• _DATA TO PROCESS_
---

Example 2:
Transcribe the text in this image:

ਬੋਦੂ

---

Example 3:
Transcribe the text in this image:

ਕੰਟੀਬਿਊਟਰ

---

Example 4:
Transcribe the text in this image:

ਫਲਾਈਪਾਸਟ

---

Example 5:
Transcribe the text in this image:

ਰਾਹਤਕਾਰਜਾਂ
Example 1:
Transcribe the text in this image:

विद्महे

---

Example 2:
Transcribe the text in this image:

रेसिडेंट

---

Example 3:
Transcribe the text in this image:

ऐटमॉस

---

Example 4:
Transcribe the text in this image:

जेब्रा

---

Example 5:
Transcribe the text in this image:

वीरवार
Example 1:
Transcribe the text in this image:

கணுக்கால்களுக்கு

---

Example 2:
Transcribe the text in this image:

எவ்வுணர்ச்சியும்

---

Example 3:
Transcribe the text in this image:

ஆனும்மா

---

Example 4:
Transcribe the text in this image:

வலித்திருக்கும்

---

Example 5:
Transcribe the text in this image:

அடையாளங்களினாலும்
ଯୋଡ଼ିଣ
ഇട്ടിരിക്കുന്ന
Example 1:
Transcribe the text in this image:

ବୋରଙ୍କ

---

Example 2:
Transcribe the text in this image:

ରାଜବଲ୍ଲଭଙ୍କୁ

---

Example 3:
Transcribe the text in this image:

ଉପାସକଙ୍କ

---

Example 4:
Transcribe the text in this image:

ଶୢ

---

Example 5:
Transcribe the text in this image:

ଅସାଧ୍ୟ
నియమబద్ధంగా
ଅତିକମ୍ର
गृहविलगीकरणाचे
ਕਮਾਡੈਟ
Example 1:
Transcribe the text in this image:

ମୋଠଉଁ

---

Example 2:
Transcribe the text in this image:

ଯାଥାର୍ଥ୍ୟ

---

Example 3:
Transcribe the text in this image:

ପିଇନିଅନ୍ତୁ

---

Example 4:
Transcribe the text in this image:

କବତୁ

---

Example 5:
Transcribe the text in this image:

• _WHAT THE EXERCISE ASKS_
Each record should be transcribed exactly as it was written.

• _SOLVED PROBLEM_
---

Example 2:
Transcribe the text in this image:

ਬੋਦੂ

---

Example 3:
Transcribe the text in this image:

ਕੰਟੀਬਿਊਟਰ

---

Example 4:
Transcribe the text in this image:

ਫਲਾਈਪਾਸਟ

---

Example 5:
Transcribe the text in this image:

ਰਾਹਤਕਾਰਜਾਂ
Example 1:
Transcribe the text in this image:

विद्महे

---

Example 2:
Transcribe the text in this image:

रेसिडेंट

---

Example 3:
Transcribe the text in this image:

ऐटमॉस

---

Example 4:
Transcribe the text in this image:

जेब्रा

---

Example 5:
Transcribe the text in this image:

वीरवार
Example 1:
Transcribe the text in this image:

கணுக்கால்களுக்கு

---

Example 2:
Transcribe the text in this image:

எவ்வுணர்ச்சியும்

---

Example 3:
Transcribe the text in this image:

ஆனும்மா

---

Example 4:
Transcribe the text in this image:

வலித்திருக்கும்

---

Example 5:
Transcribe the text in this image:

அடையாளங்களினாலும்
ଯୋଡ଼ିଣ
ഇട്ടിരിക്കുന്ന
Example 1:
Transcribe the text in this image:

ବୋରଙ୍କ

---

Example 2:
Transcribe the text in this image:

ରାଜବଲ୍ଲଭଙ୍କୁ

---

Example 3:
Transcribe the text in this image:

ଉପାସକଙ୍କ

---

Example 4:
Transcribe the text in this image:

ଶୢ

---

Example 5:
Transcribe the text in this image:

ଅସାଧ୍ୟ
నియమబద్ధంగా
ଅତିକମ୍ର
गृहविलगीकरणाचे
ਕਮਾਡੈਟ
Example 1:
Transcribe the text in this image:

ମୋଠଉଁ

---

Example 2:
Transcribe the text in this image:

ଯାଥାର୍ଥ୍ୟ

---

Example 3:
Transcribe the text in this image:

ପିଇନିଅନ୍ତୁ

---

Example 4:
Transcribe the text in this image:

କବତୁ

---

Example 5:
Transcribe the text in this image:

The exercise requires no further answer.